--- ENTRIES SUPPLIED Enclosed Below ---

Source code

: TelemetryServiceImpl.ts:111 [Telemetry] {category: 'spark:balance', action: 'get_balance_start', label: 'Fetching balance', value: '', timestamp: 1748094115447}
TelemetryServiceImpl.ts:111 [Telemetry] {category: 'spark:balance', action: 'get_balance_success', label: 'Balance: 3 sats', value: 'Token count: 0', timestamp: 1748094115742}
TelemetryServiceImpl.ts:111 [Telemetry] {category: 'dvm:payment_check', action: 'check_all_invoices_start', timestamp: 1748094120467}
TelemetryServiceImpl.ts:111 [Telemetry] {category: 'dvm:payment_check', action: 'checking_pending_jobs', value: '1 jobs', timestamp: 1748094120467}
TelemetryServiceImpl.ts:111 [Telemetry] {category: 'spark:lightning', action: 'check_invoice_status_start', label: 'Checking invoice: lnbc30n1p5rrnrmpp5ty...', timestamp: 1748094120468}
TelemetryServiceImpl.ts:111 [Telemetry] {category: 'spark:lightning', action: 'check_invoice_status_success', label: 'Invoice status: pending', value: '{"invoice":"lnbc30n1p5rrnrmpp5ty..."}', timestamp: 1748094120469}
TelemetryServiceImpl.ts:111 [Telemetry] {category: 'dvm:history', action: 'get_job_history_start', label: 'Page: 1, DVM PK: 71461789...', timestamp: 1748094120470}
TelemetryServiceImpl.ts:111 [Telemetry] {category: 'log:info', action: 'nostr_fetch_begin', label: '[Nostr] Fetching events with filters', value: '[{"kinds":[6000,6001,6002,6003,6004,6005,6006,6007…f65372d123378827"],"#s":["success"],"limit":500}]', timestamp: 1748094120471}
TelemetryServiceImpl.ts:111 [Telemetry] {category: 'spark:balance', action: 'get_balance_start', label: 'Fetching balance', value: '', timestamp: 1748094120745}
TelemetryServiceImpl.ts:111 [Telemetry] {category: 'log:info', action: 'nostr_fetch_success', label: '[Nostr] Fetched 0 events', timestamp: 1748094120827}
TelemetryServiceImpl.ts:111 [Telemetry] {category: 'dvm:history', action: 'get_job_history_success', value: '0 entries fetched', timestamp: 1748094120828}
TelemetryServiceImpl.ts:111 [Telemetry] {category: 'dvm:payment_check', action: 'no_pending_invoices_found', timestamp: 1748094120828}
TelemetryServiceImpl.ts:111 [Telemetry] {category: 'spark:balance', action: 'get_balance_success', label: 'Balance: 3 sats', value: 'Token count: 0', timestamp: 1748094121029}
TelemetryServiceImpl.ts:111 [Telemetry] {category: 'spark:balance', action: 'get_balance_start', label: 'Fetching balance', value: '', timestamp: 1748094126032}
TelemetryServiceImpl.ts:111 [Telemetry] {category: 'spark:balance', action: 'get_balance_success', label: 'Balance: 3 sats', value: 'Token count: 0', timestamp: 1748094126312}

--- End of Enclosed ENTRIES SUPPLIED ---

● TASK GOAL
List every line of the records that contains the string "Nostr", copying each one in full.

● COMPLETED TASK
TelemetryServiceImpl.ts:111 [Telemetry] {category: 'log:info', action: 'nostr_fetch_begin', label: '[Nostr] Fetching events with filters', value: '[{"kinds":[6000,6001,6002,6003,6004,6005,6006,6007…f65372d123378827"],"#s":["success"],"limit":500}]', timestamp: 1748094120471}
TelemetryServiceImpl.ts:111 [Telemetry] {category: 'log:info', action: 'nostr_fetch_success', label: '[Nostr] Fetched 0 events', timestamp: 1748094120827}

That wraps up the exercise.